Dataset entries:

________________

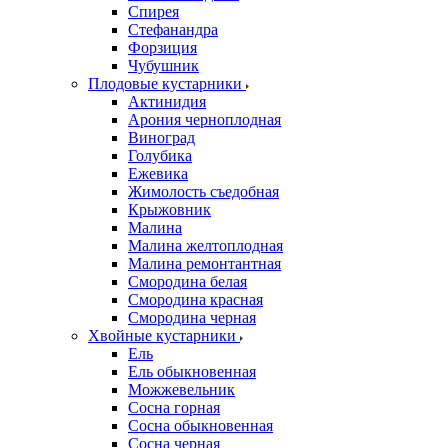
Спирея
Стефанандра
Форзиция
Чубушник
Плодовые кустарники
Актинидия
Арония черноплодная
Виноград
Голубика
Ежевика
Жимолость съедобная
Крыжовник
Малина
Малина желтоплодная
Малина ремонтантная
Смородина белая
Смородина красная
Смородина черная
Хвойные кустарники
Ель
Ель обыкновенная
Можжевельник
Сосна горная
Сосна обыкновенная
Сосна черная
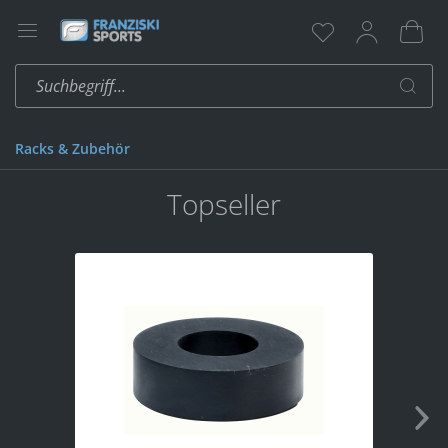
Racks & Zubehör
Topseller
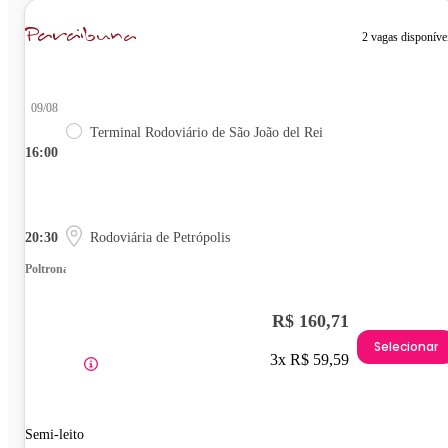
2 vagas disponíve
09/08
Terminal Rodoviário de São João del Rei
16:00
20:30
Rodoviária de Petrópolis
Poltrona
R$ 160,71
Selecionar
3x R$ 59,59
Semi-leito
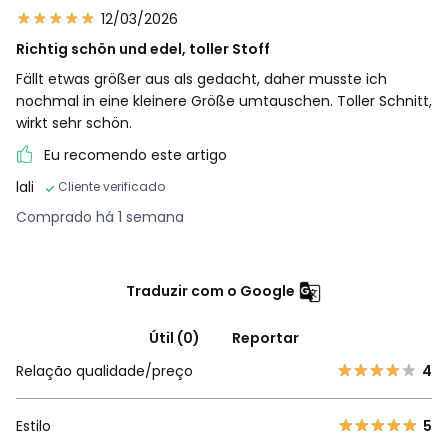
12/03/2026
Richtig schön und edel, toller Stoff
Fällt etwas größer aus als gedacht, daher musste ich
nochmal in eine kleinere Größe umtauschen. Toller Schnitt,
wirkt sehr schön.
Eu recomendo este artigo
lali
Cliente verificado
Comprado há 1 semana
Traduzir com o Google
Útil (0)
Reportar
Relação qualidade/preço
4
Estilo
5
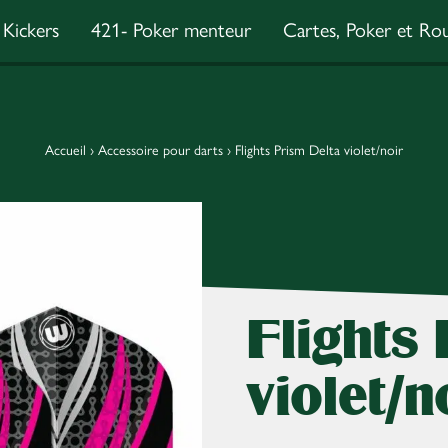
Kickers
421- Poker menteur
Cartes, Poker et Rou
Accueil
›
Accessoire pour darts
›
Flights Prism Delta violet/noir
Flights
violet/n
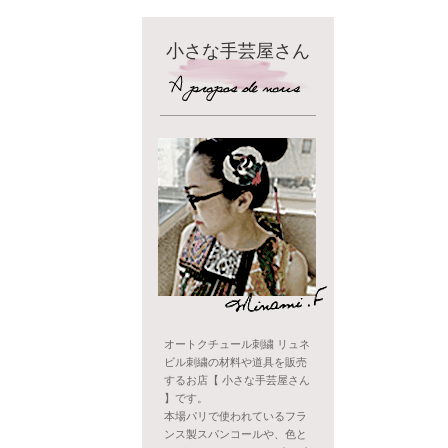
小さな手芸屋さん
オートクチュール刺繍 リュネ
ビル刺繍の材料や道具を販売
するお店【 小さな手芸屋さん
】です。
本場パリで使われているフラ
ンス製スパンコールや、色と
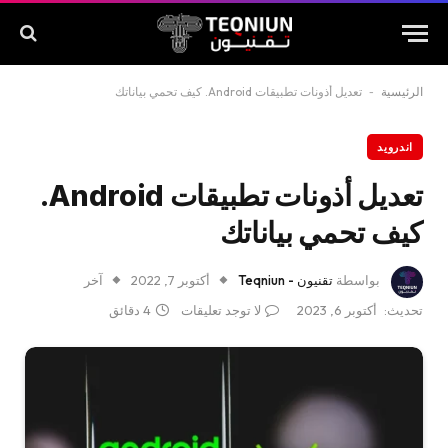
الرئيسية
-
تعديل أذونات تطبيقات Android. كيف تحمي بياناتك
اندرويد
تعديل أذونات تطبيقات Android.
كيف تحمي بياناتك
بواسطة
تقنيون - Teqniun
أكتوبر 7, 2022
آخر
تحديث:
أكتوبر 6, 2023
لا توجد تعليقات
4 دقائق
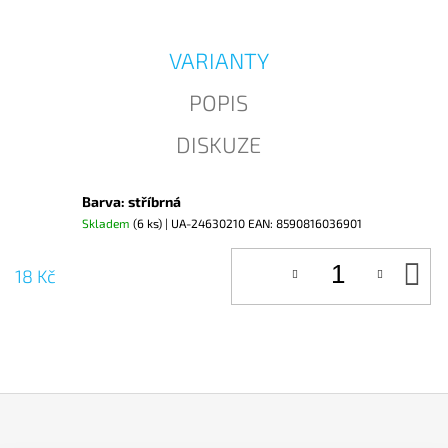
J
E
M
VARIANTY
E
POPIS
DISKUZE
Barva: stříbrná
Skladem
(6 ks)
| UA-24630210
EAN:
8590816036901
D
18 Kč
KO
Z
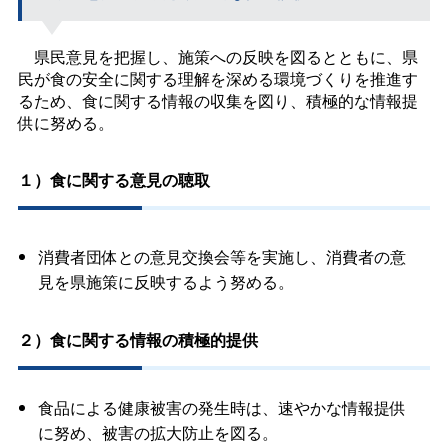
県民意見を把握し、施策への反映を図るとともに、県
民が食の安全に関する理解を深める環境づくりを推進す
るため、食に関する情報の収集を図り、積極的な情報提
供に努める。
１）食に関する意見の聴取
消費者団体との意見交換会等を実施し、消費者の意
見を県施策に反映するよう努める。
２）食に関する情報の積極的提供
食品による健康被害の発生時は、速やかな情報提供
に努め、被害の拡大防止を図る。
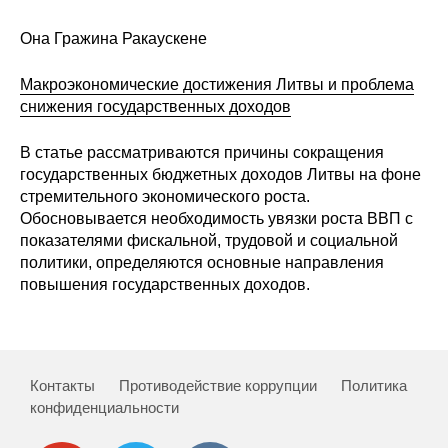
Она Гражина Ракаускене
Макроэкономические достижения Литвы и проблемa
снижения государственных доходов
В статье рассматриваются причины сокращения
государственных бюджетных доходов Литвы на фоне
стремительного экономического роста.
Oбосновывается необходимость увязки роста ВВП с
показателями фискальной, трудовой и социальной
политики, определяются основные направления
повышения государственных доходов.
Контакты
Противодействие коррупции
Политика
конфиденциальности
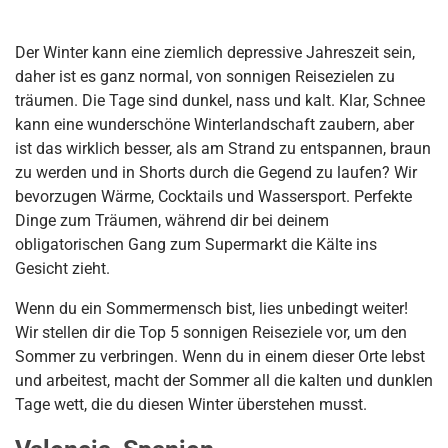
Der Winter kann eine ziemlich depressive Jahreszeit sein,
daher ist es ganz normal, von sonnigen Reisezielen zu
träumen. Die Tage sind dunkel, nass und kalt. Klar, Schnee
kann eine wunderschöne Winterlandschaft zaubern, aber
ist das wirklich besser, als am Strand zu entspannen, braun
zu werden und in Shorts durch die Gegend zu laufen? Wir
bevorzugen Wärme, Cocktails und Wassersport. Perfekte
Dinge zum Träumen, während dir bei deinem
obligatorischen Gang zum Supermarkt die Kälte ins
Gesicht zieht.
Wenn du ein Sommermensch bist, lies unbedingt weiter!
Wir stellen dir die Top 5 sonnigen Reiseziele vor, um den
Sommer zu verbringen. Wenn du in einem dieser Orte lebst
und arbeitest, macht der Sommer all die kalten und dunklen
Tage wett, die du diesen Winter überstehen musst.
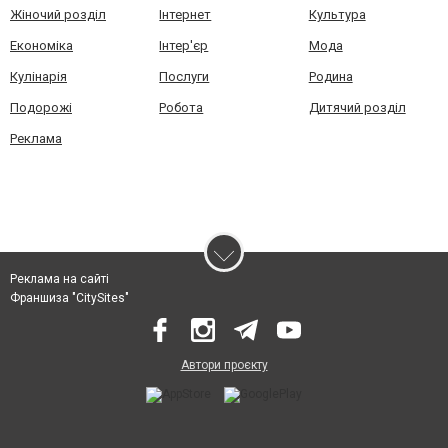
Жіночий розділ
Інтернет
Культура
Економіка
Інтер'єр
Мода
Кулінарія
Послуги
Родина
Подорожі
Робота
Дитячий розділ
Реклама
Реклама на сайті
Франшиза "CitySites"
Автори проєкту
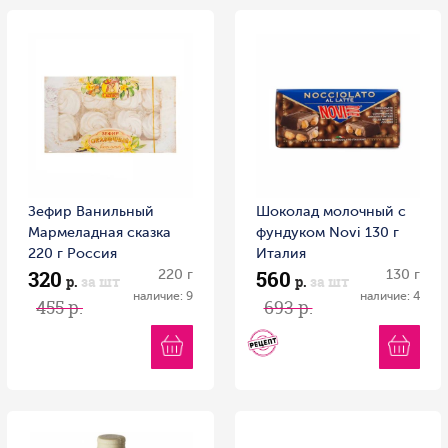
Зефир Ванильный
Шоколад молочный с
Мармеладная сказка
фундуком Novi 130 г
220 г Россия
Италия
320
560
220 г
130 г
р.
за шт
р.
за шт
наличие: 9
наличие: 4
455 р.
693 р.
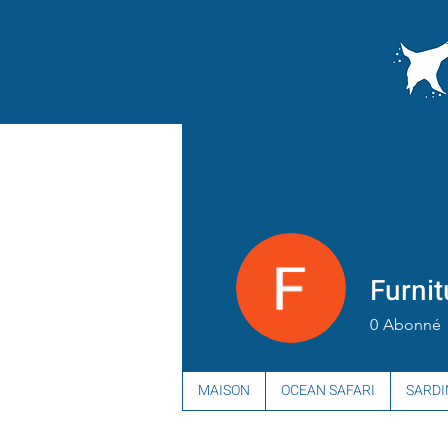
Furnit
0
Abonné
MAISON
OCEAN SAFARI
SARDI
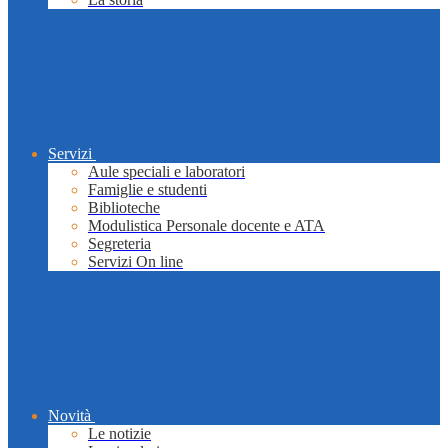
Servizi
Aule speciali e laboratori
Famiglie e studenti
Biblioteche
Modulistica Personale docente e ATA
Segreteria
Servizi On line
Novità
Le notizie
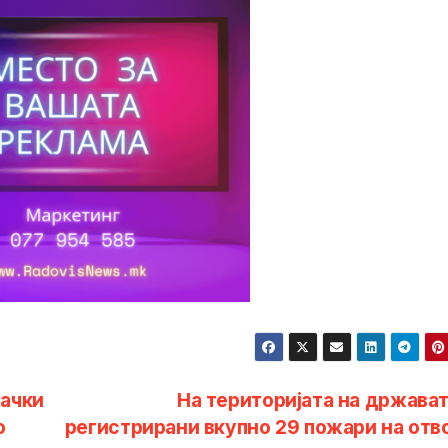
шачки
На територијата на држават
о
регистрирани вкупно 29 пожари на отв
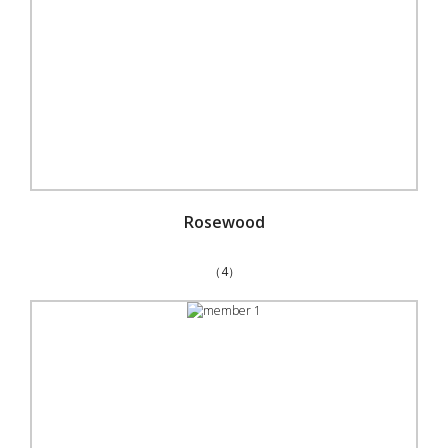
Rosewood
（4）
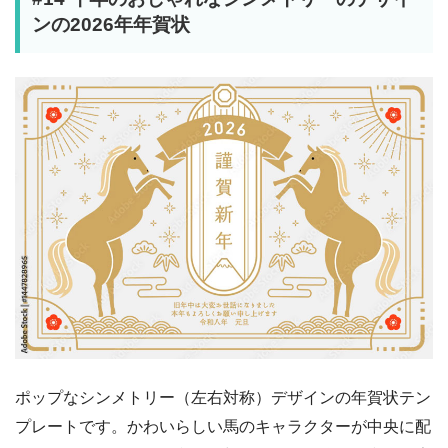
ンの2026年年賀状
ポップなシンメトリー（左右対称）デザインの年賀状テン
プレートです。かわいらしい馬のキャラクターが中央に配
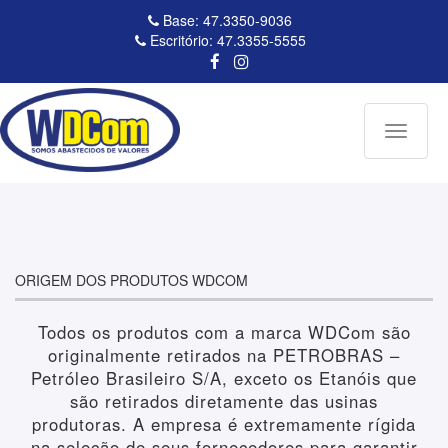
Base: 47.3350-9036
Escritório: 47.3355-5555
Toggle
navigati
ORIGEM DOS PRODUTOS WDCOM
Todos os produtos com a marca WDCom são
originalmente retirados na PETROBRAS –
Petróleo Brasileiro S/A, exceto os Etanóis que
são retirados diretamente das usinas
produtoras. A empresa é extremamente rígida
na seleção de seus fornecedores para garantir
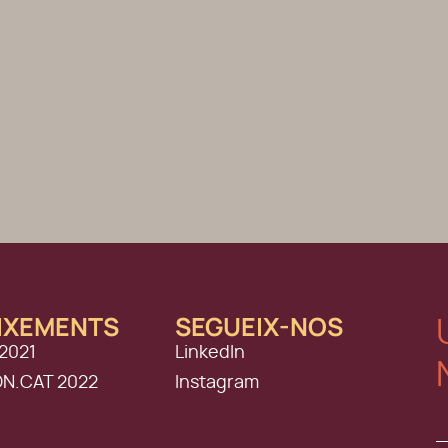
IXEMENTS
SEGUEIX-NOS
2021
LinkedIn
ON.CAT 2022
Instagram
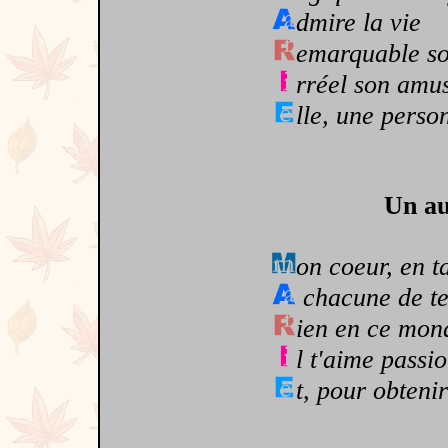
dmire la vie
emarquable so
rréel son amu
lle, une perso
Un au
on coeur, en t
chacune de tes
ien en ce mond
l t'aime passi
t, pour obteni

________________

Work request:
No picture belongs in the answer, but every word of the records above does, exactly as given.

Your solution:
Спирея
Стефанандра
Форзиция
Чубушник
Плодовые кустарники
Актинидия
Арония черноплодная
Виноград
Голубика
Ежевика
Жимолость съедобная
Крыжовник
Малина
Малина желтоплодная
Малина ремонтантная
Смородина белая
Смородина красная
Смородина черная
Хвойные кустарники
Ель
Ель обыкновенная
Можжевельник
Сосна горная
Сосна обыкновенная
Сосна черная
Racks & Zubehör
Topseller
2 vagas disponíve
09/08
Terminal Rodoviário de São João del Rei
16:00
20:30
Rodoviária de Petrópolis
Poltrona
R$ 160,71
Selecionar
3x R$ 59,59
Semi-leito
12/03/2026
Richtig schön und edel, toller Stoff
Fällt etwas größer aus als gedacht, daher musste ich
nochmal in eine kleinere Größe umtauschen. Toller Schnitt,
wirkt sehr schön.
Eu recomendo este artigo
lali
Cliente verificado
Comprado há 1 semana
Traduzir com o Google
Útil (0)
Reportar
Relação qualidade/preço
4
Estilo
5
Kickers
421- Poker menteur
Cartes, Poker et Rou
Accueil
›
Accessoire pour darts
›
Flights Prism Delta violet/noir
Flights
violet/n
小さな手芸屋さん
オートクチュール刺繍 リュネ
ビル刺繍の材料や道具を販売
するお店【 小さな手芸屋さん
】です。
本場パリで使われているフラ
ンス製スパンコールや、色と
الرئيسية
-
تعديل أذونات تطبيقات Android. كيف تحمي بياناتك
اندرويد
تعديل أذونات تطبيقات Android.
كيف تحمي بياناتك
بواسطة
تقنيون - Teqniun
أكتوبر 7, 2022
آخر
تحديث:
أكتوبر 6, 2023
لا توجد تعليقات
4 دقائق
J
E
M
VARIANTY
E
POPIS
DISKUZE
Barva: stříbrná
Skladem
(6 ks)
| UA-24630210
EAN:
8590816036901
D
18 Kč
KO
Z
県民意見を把握し、施策への反映を図るとともに、県
民が食の安全に関する理解を深める環境づくりを推進す
るため、食に関する情報の収集を図り、積極的な情報提
供に努める。
１）食に関する意見の聴取
消費者団体との意見交換会等を実施し、消費者の意
見を県施策に反映するよう努める。
２）食に関する情報の積極的提供
食品による健康被害の発生時は、速やかな情報提供
に努め、被害の拡大防止を図る。
Она Гражина Ракаускене
Макроэкономические достижения Литвы и проблемa
снижения государственных доходов
В статье рассматриваются причины сокращения
государственных бюджетных доходов Литвы на фоне
стремительного экономического роста.
Oбосновывается необходимость увязки роста ВВП с
показателями фискальной, трудовой и социальной
политики, определяются основные направления
повышения государственных доходов.
Контакты
Противодействие коррупции
Политика
конфиденциальности
Der Winter kann eine ziemlich depressive Jahreszeit sein,
daher ist es ganz normal, von sonnigen Reisezielen zu
träumen. Die Tage sind dunkel, nass und kalt. Klar, Schnee
kann eine wunderschöne Winterlandschaft zaubern, aber
ist das wirklich besser, als am Strand zu entspannen, braun
zu werden und in Shorts durch die Gegend zu laufen? Wir
bevorzugen Wärme, Cocktails und Wassersport. Perfekte
Dinge zum Träumen, während dir bei deinem
obligatorischen Gang zum Supermarkt die Kälte ins
Gesicht zieht.
Wenn du ein Sommermensch bist, lies unbedingt weiter!
Wir stellen dir die Top 5 sonnigen Reiseziele vor, um den
Sommer zu verbringen. Wenn du in einem dieser Orte lebst
und arbeitest, macht der Sommer all die kalten und dunklen
Tage wett, die du diesen Winter überstehen musst.
Жіночий розділ
Інтернет
Культура
Економіка
Інтер'єр
Мода
Кулінарія
Послуги
Родина
Подорожі
Робота
Дитячий розділ
Реклама
Реклама на сайті
Франшиза "CitySites"
Автори проєкту
Зефир Ванильный
Шоколад молочный с
Мармеладная сказка
фундуком Novi 130 г
220 г Россия
Италия
320
560
220 г
130 г
р.
за шт
р.
за шт
наличие: 9
наличие: 4
455 р.
693 р.
Furnit
0
Abonné
MAISON
OCEAN SAFARI
SARDI
Servizi
Aule speciali e laboratori
Famiglie e studenti
Biblioteche
Modulistica Personale docente e ATA
Segreteria
Servizi On line
Novità
Le notizie
шачки
На територијата на држават
о
регистрирани вкупно 29 пожари на отв
Rosewood
（4）
ンの2026年年賀状
ポップなシンメトリー（左右対称）デザインの年賀状テン
プレートです。かわいらしい馬のキャラクターが中央に配
Base: 47.3350-9036
Escritório: 47.3355-5555
Toggle
navigati
ORIGEM DOS PRODUTOS WDCOM
Todos os produtos com a marca WDCom são
originalmente retirados na PETROBRAS –
Petróleo Brasileiro S/A, exceto os Etanóis que
são retirados diretamente das usinas
produtoras. A empresa é extremamente rígida
na seleção de seus fornecedores para garantir
IXEMENTS
SEGUEIX-NOS
2021
LinkedIn
ON.CAT 2022
Instagram
dmire la vie
emarquable so
rréel son amu
lle, une perso
Un au
on coeur, en t
chacune de tes
ien en ce mond
l t'aime passi
t, pour obteni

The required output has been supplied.